* _Required work_: Repeat everything from the start of the material down through the line containing "Comemoração: Cerveja E Uísque", including that line.

* _Supplied material_:

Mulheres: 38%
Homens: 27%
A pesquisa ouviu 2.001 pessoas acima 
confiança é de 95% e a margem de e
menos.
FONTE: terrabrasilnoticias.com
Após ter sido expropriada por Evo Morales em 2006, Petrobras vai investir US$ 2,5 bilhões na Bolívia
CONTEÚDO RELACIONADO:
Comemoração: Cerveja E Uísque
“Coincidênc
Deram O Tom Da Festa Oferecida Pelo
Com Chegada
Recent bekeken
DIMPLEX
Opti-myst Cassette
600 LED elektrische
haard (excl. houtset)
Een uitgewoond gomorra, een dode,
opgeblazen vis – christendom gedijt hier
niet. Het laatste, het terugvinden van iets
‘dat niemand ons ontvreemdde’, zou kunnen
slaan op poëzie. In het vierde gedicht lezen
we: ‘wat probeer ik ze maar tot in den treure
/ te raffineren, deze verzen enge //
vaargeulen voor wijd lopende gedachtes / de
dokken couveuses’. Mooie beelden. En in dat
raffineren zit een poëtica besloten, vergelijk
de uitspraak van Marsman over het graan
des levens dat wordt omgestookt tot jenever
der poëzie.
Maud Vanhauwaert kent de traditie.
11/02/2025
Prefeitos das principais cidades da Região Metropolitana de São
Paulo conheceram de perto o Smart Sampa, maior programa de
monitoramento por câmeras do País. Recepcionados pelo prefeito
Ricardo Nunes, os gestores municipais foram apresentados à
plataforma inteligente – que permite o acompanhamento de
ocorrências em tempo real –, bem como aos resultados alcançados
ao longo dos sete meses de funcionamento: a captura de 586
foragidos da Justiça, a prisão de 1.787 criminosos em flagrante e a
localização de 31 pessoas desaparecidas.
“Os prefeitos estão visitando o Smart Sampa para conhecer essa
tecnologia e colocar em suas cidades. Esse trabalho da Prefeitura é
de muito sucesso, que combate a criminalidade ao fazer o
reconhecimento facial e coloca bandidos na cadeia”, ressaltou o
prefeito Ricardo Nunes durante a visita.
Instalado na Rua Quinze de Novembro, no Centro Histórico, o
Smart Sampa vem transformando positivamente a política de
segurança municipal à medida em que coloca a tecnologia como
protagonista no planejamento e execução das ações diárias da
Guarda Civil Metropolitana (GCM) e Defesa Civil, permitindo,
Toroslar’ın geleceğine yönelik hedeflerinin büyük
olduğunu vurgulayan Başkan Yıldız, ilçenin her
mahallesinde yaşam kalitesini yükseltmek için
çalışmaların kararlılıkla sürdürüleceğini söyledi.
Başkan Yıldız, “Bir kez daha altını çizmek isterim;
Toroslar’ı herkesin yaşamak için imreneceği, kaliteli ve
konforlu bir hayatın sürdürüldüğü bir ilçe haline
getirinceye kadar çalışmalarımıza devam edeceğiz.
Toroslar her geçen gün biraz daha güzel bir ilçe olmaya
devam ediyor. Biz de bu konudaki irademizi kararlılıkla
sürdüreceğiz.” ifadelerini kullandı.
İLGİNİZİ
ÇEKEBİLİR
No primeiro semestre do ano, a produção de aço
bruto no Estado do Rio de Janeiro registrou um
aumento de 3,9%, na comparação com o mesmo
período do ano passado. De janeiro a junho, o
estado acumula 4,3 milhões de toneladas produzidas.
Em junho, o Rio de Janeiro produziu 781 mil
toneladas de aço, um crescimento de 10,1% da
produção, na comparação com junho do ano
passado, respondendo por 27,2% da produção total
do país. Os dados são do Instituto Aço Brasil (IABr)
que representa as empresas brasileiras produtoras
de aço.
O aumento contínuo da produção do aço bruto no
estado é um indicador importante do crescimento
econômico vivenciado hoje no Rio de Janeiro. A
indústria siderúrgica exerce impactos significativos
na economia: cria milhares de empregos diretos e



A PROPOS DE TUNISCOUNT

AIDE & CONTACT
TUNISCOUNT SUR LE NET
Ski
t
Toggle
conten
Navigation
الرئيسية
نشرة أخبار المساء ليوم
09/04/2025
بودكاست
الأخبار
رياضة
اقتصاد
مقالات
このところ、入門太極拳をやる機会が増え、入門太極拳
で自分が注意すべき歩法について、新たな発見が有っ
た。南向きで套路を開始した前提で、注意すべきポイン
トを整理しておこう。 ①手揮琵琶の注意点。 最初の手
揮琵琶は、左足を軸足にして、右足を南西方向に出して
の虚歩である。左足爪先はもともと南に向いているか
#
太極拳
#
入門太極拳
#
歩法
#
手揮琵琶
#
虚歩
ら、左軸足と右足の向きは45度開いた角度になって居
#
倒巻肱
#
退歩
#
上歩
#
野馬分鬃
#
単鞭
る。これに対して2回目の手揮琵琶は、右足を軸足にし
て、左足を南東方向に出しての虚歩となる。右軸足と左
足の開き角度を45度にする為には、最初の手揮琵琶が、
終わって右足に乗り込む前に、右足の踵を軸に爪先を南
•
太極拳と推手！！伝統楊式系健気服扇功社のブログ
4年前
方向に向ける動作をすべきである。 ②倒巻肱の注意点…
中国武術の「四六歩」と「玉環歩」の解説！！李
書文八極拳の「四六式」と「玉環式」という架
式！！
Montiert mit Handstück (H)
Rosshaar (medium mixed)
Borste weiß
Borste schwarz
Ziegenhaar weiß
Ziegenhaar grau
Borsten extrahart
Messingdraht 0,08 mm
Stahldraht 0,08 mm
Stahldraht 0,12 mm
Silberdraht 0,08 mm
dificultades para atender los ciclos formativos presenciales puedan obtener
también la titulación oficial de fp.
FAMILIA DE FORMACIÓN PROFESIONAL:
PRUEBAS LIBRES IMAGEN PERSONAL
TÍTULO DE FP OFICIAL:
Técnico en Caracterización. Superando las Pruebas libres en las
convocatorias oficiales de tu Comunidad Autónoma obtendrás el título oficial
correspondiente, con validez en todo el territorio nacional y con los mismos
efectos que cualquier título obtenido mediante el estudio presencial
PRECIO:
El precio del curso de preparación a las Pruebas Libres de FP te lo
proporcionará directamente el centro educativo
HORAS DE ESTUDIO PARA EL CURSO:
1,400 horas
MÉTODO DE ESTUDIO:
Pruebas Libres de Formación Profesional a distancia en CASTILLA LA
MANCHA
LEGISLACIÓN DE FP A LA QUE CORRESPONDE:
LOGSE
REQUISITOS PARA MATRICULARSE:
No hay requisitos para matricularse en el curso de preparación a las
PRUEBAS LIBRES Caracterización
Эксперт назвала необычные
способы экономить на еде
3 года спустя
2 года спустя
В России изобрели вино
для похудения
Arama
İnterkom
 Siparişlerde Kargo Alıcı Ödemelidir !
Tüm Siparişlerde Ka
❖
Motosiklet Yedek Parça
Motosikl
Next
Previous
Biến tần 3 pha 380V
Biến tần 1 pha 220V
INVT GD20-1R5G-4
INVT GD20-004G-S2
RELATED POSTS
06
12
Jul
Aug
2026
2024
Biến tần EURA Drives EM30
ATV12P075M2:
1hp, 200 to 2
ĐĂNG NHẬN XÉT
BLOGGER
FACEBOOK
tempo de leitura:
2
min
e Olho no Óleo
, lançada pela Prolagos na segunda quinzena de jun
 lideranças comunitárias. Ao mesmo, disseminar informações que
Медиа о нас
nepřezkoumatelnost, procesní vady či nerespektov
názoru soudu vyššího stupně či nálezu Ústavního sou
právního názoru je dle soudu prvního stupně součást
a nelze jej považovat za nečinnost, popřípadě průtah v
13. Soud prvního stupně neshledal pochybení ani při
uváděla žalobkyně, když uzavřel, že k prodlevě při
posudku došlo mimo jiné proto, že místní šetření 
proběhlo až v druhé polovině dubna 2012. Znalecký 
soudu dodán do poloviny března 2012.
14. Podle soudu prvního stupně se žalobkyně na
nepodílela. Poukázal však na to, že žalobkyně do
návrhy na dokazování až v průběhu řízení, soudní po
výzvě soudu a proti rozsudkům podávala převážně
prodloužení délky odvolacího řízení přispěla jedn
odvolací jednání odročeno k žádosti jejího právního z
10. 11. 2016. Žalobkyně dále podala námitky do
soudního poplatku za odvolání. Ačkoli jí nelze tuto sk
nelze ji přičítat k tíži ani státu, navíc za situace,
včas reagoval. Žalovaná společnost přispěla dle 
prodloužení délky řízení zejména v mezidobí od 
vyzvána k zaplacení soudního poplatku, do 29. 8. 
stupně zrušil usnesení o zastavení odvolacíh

* _Answer to the problem_:
Mulheres: 38%
Homens: 27%
A pesquisa ouviu 2.001 pessoas acima 
confiança é de 95% e a margem de e
menos.
FONTE: terrabrasilnoticias.com
Após ter sido expropriada por Evo Morales em 2006, Petrobras vai investir US$ 2,5 bilhões na Bolívia
CONTEÚDO RELACIONADO:
Comemoração: Cerveja E Uísque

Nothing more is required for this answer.